I could go on examining all the areas in which this tension exists. But the point is that as a stranger in an alien world who has become conscious of that estrangement and has chosen to do battle against this world, each moment of my life as an anarchist is a tension, a straining toward something for which I have no words, and against the limits of the imposed reality. This is why being an anarchist in this world is a choice that must be made in each moment, free of moral or programmatic crutches. In a world opposed to free life created in its fullness, the only way to have my life is to live it as a stake that I play day after day.
Notes
1. In 1999, radioactive material was spilled at the power station here causing major environmental damage for a radius of several miles around it.
2. A major chemical spill happened here in January 2000 that devastated three hundred miles of river life in the Lapus, Somes, Tisza and Danube rivers.

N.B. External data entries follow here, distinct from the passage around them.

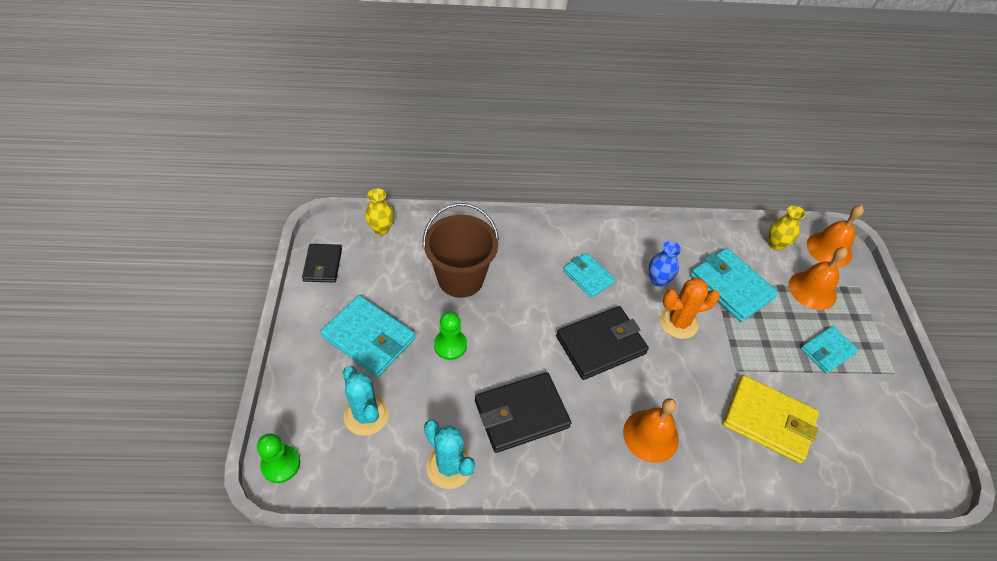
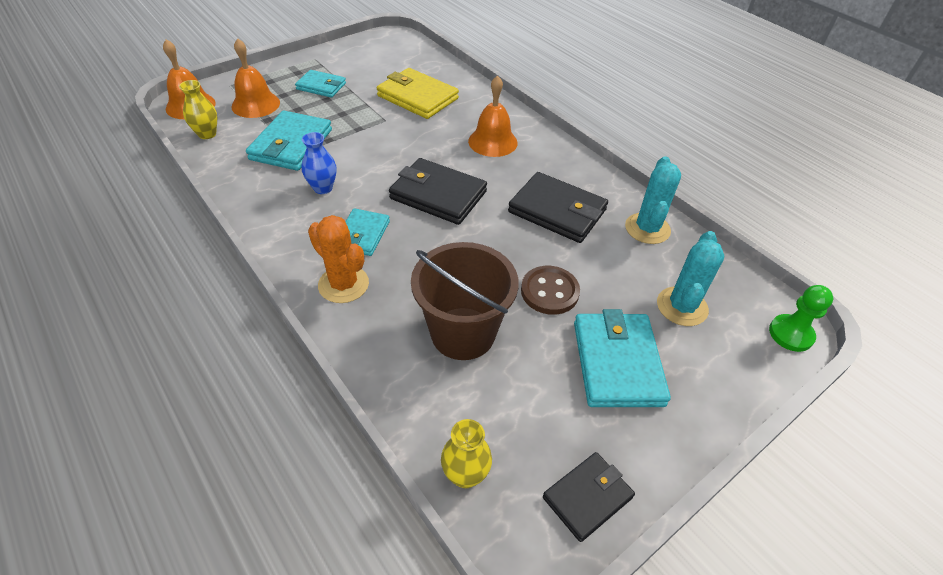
camera: 125 degrees left, 5 degrees down
(450, 345) = (549, 292): green pawn -> brown button
(678, 322) = (365, 161): orange cactus -> orange cactus (343, 284)
(768, 421) = (417, 97): yellow wallet -> yellow wallet turned 45 degrees counterclockwise

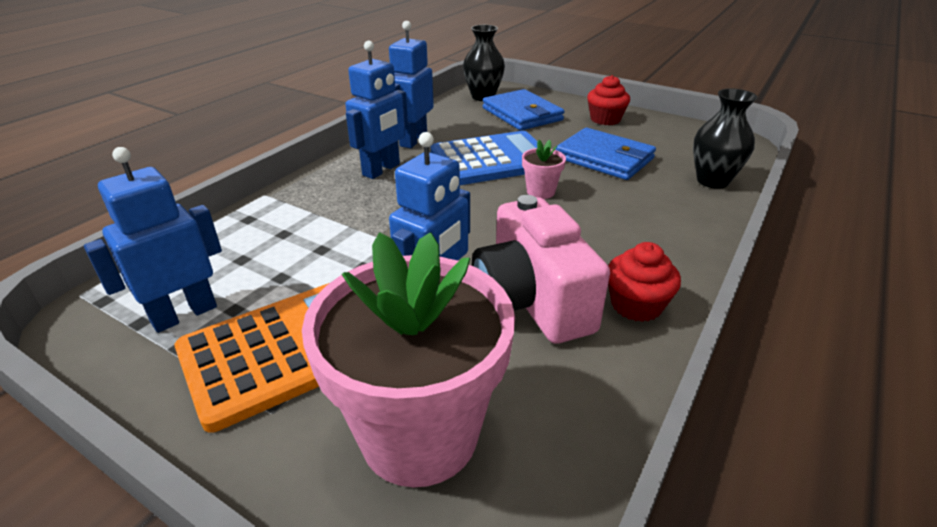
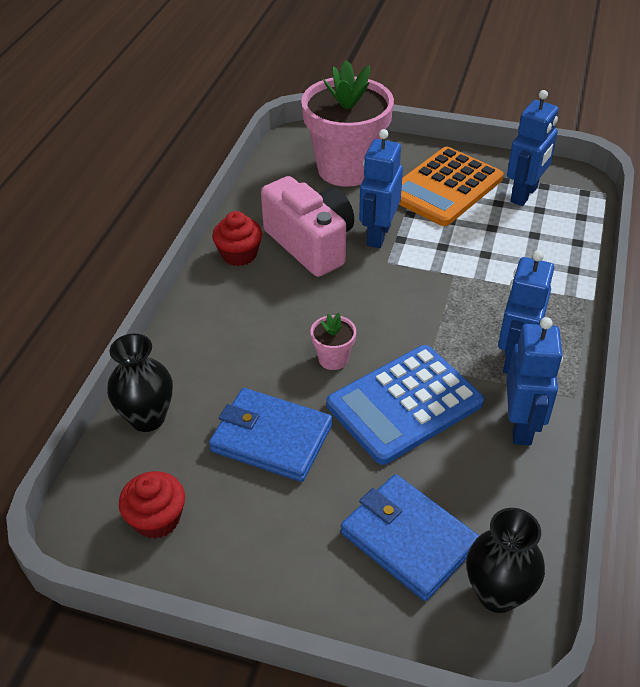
camera: 165 degrees right, 10 degrees up
(605, 119) = (276, 553): red cupcake -> red cupcake (157, 519)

3. A.k.a., “global warming.” Although the overall trend is toward higher average temperatures, its real effects as experienced are much more chaotic, so I prefer to call it global climate change.
4. This does not mean that the control of the state and capital is absolute. In fact, this globally extended reach comes about at the expense of stretching control to its limits, making it quite tenuous everywhere. This is because the extension is made possible mainly through the use of complex and fragile technological networks (including the social technology of bureaucracy) that are inevitably full of holes.